A baby needs only milk for the first 6 months. Somewhere around 6 months a baby's gut matures and they can cope with more than milk. Not knowing when this is, the guidelines are set at 26 weeks. But never before 17 weeks.
If a child is sitting up reliably, has lost the tongue thrust reflex and can pick up and put food in its mouth, chew and swallow, it is probably displaying the external signs of gut maturation.
The guidelines have been 6 months since 2003. For 20 years before this they were 4-6 months.
Weight is nothing to do with readiness to wean. Big babies don't need weaning any earlier than small babies. Birth weight or weight at any arbitrary age, it's all irrelevant.
Night waking and increased feeds do not indicate a mature gut. They indicate a baby developing.
A breast is not 'sucked dry'. It is a river, not a pond. Your breasts make milk as the baby feeds. If a baby is hungry after a milk feed, putting them back on does give them access to more milk.
6 months is 26 weeks.
4 months is 17 weeks.
Iron stores in bf babies begin to deplete at 6 months but milk doesn't suddenly become iron free and the research is a good indicator to introduced a varied diet, not any indication that exclusive feeding for 6 months should no longer be recommended.

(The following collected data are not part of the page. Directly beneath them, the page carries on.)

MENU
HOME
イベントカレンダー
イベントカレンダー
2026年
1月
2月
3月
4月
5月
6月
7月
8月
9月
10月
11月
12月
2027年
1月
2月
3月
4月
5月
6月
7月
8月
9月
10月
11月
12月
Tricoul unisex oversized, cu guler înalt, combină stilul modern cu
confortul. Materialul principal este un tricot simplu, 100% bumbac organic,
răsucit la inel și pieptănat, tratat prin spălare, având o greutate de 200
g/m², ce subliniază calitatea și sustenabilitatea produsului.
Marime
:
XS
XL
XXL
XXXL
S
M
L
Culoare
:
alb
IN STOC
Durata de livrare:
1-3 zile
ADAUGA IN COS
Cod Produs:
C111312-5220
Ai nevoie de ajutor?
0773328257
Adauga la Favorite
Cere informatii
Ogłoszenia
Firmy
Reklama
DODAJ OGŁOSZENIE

The guidelines have not changed recently, nor are they planning on changing them any time soon.
Instinct does not give you a window into a child's gut. You can no they're hungry, no more, no less.
I do so wish women could be given good, valid information and the myths just left well alone. It's so easy to lose confidence in what you're doing when people are convinced of facts that just don't exist. Making a choice about your own baby is fine, as long as it's informed.